◆ **What you need to do**
The result should consist solely of the line containing "### **integer ( ) data type:**" and the lines that follow it below, each reproduced exactly, the last line included.
*** Extracted data Section Begins ***
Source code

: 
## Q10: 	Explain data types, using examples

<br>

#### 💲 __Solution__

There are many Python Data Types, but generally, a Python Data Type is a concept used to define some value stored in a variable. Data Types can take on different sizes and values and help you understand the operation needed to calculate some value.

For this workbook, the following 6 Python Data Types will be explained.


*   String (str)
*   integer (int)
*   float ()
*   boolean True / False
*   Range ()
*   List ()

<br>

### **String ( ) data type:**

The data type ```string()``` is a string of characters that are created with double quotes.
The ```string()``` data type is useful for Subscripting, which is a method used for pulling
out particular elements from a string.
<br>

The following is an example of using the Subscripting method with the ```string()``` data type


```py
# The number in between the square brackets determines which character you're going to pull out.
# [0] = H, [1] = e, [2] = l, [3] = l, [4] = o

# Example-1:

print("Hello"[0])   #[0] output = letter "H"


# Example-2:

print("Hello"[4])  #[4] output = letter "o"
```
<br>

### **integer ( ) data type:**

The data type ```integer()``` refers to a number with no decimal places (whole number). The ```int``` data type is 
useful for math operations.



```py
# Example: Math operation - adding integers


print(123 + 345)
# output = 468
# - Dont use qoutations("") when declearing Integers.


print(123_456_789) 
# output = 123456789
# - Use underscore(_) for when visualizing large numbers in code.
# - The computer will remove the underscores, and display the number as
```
*** Extracted data Section Ends ***
◆ **Response for this exercise**
### **integer ( ) data type:**

The data type ```integer()``` refers to a number with no decimal places (whole number). The ```int``` data type is 
useful for math operations.



```py
# Example: Math operation - adding integers


print(123 + 345)
# output = 468
# - Dont use qoutations("") when declearing Integers.


print(123_456_789) 
# output = 123456789
# - Use underscore(_) for when visualizing large numbers in code.
# - The computer will remove the underscores, and display the number as
```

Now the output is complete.